3 Replies Latest reply on Apr 23, 2008 12:57 AM by Andrew Yoole

    how to make a "torn burst paper"  animation?

      I need to make an animation of a ball hurtling into the screen, and bursting through the image as though it was a bit of paper under high tension. Anyone have any ideas on how to go about this? the kind of rip, someting along the lines of this image, but obviously this part would be facing away from the camera since the ball is ripping the paper outwards...

      http://www.istockphoto.com/file_closeup/object/5924468_torn_paper_burst_side_view.php?id=5 924468

      I want it to be a bit more spectacular and expolsive than just a simple rip,
      but i really have no idea how to animate this from scratch!!


      Thanks! Anna :)
        • 1. Re: how to make a "torn burst paper"  animation?
          Mylenium Most Valuable Participant
          3D software. Cloth simualtion and that sort of stuff. If it was for the paper only, you could just shoot it (fire a golfball through not-so-tough paper or something like that), but if it needs to include a special imagery, that doesn't seem feasible.

          • 2. Re: how to make a "torn burst paper"  animation?
            Level 1
            thanks :) yeah it doesn' have to be that kind of involved, doesn't have to look as good as that pic i posted. Actually it's just a very quick transition...it feels like the kind of thing you see all the time, there must be some preset somewhere that does it...maybe in motion? i mean the paper would split and almost instantly be off screen...is there no way other than the 3d path (which isn't an otpion)? some kind of "poor man`s" equivalent.....?

            thanks, :)
            • 3. Re: how to make a "torn burst paper"  animation?
              Andrew Yoole MVP & Adobe Community Professional
              I'd start in Photoshop with a paper texture, and create 4 (or so) layers with "torn" edges out of the texture. The tears should all lead to the same central "impact" point.

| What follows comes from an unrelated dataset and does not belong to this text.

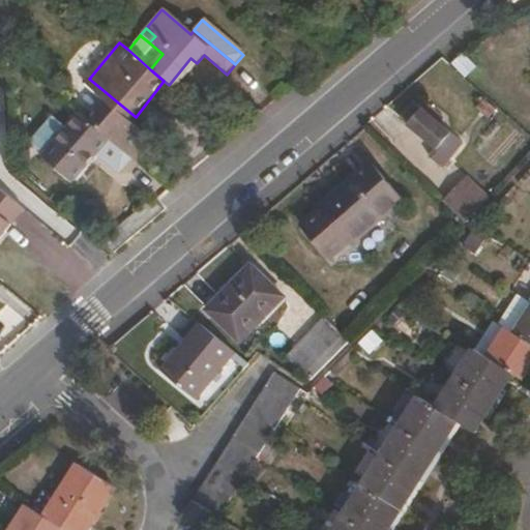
[(175,90),(197,63),(190,58),(169,85),(175,90)]
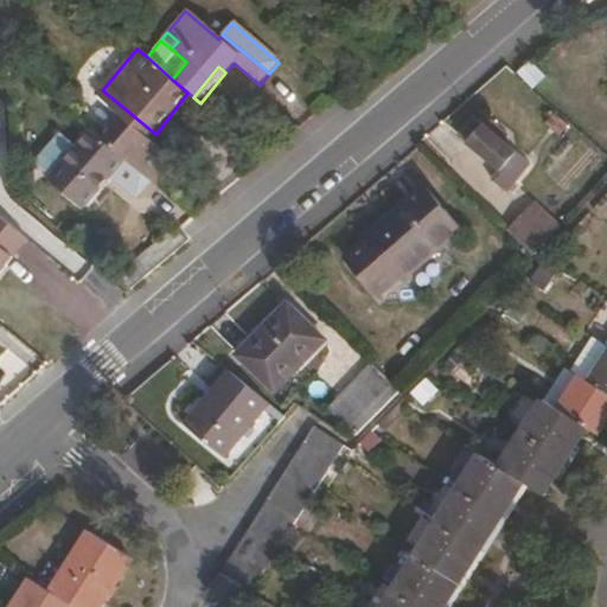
[(155,134),(102,90),(96,98),(120,119),(114,126),(168,171),(174,163),(149,141),(155,134)]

              Import to AE, then use a distort tool (I'd probably use Bezier Warp) to bend each layer out from the impact point, revealing a "hole". Then introduce your ball layer, flying through the hole at the appropriate time.

              If you want to get fancy, add some residual movement to the paper pieces after the ball has passed through, like they're fluttering a little in the air that the ball dispersed.

              It wouldn't work well if it was a slow tear, but for something fast and furious I'm sure you could get away with it.